James Gosling On .NET And The Anti-Trust Trial
gwernol writes: "There's a short but interesting interview with James Gosling over on ComputerWorld. He talks about the differences between J2EE and .NET and also about the Microsoft anti-trust trial. Some interesting perspectives from the founder of Java."
Good post! Most serious readers will find Wampler's
comparison more illuminating than Gosling's
off-the-cuff boosterism, referenced by this
slashdot topic. Whether I agree or disagree with
Gosling's opinions in the interview -- in fact,
I mostly agree -- they remain just that, almost
pure op ed, rather than substantive comment.
That's not a criticism of Gosling's (presumed)

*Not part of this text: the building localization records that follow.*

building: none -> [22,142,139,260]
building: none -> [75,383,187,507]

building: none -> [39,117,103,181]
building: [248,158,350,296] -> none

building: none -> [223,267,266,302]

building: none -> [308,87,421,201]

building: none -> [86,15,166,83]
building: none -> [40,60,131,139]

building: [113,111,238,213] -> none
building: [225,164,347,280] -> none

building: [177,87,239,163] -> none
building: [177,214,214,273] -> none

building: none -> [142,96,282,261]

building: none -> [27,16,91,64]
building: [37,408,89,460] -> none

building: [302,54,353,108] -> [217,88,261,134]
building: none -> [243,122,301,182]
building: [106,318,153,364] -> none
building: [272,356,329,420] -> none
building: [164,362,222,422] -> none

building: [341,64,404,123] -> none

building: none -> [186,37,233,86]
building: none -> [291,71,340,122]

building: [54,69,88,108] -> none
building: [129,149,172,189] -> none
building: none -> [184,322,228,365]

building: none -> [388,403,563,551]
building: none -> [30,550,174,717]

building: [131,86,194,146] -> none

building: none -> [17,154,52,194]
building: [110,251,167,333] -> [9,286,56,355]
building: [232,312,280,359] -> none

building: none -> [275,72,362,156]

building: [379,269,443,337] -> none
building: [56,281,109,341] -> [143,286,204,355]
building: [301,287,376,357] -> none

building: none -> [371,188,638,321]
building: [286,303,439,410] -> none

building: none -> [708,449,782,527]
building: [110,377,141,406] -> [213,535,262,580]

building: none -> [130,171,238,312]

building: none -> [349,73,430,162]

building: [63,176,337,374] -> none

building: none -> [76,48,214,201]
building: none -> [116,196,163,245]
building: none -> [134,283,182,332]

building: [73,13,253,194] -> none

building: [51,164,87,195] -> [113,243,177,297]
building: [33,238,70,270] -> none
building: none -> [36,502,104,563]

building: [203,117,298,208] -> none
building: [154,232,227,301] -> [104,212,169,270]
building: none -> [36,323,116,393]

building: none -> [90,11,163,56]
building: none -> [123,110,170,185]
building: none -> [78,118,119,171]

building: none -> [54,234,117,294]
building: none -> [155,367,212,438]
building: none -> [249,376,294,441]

honest expression of his opinions, just a comment
on the practical usefulness of the article.
-I like my women like I like my tea: green-
Even as someone who doesn't like Java, I can see that some of your "differences" are just superficial techniques and syntactic sugar. You have some real interesting differences between Java and C#, don't muddy them with these bad examples:
It would be more accurate to say that Java has primitive types. If you want a primitive integer value, declare an "int". If you want an object, declare an "Integer". Java gives you the option of (sometimes) a more simple representation. C# doesn't. It's a bit of a weak argument to claim that C# isn't strongly derivative of Java because it has fewer options.
A property is syntactic sugar for Getters and Setters. It's a real nice feature, but strictly superficial. The existence of properties isn't going to change the fundamental design of any program.
Again, handy syntactic sugar, but not a really core change. It's nice to have the option, but no one is going to change their programming techniques because of it.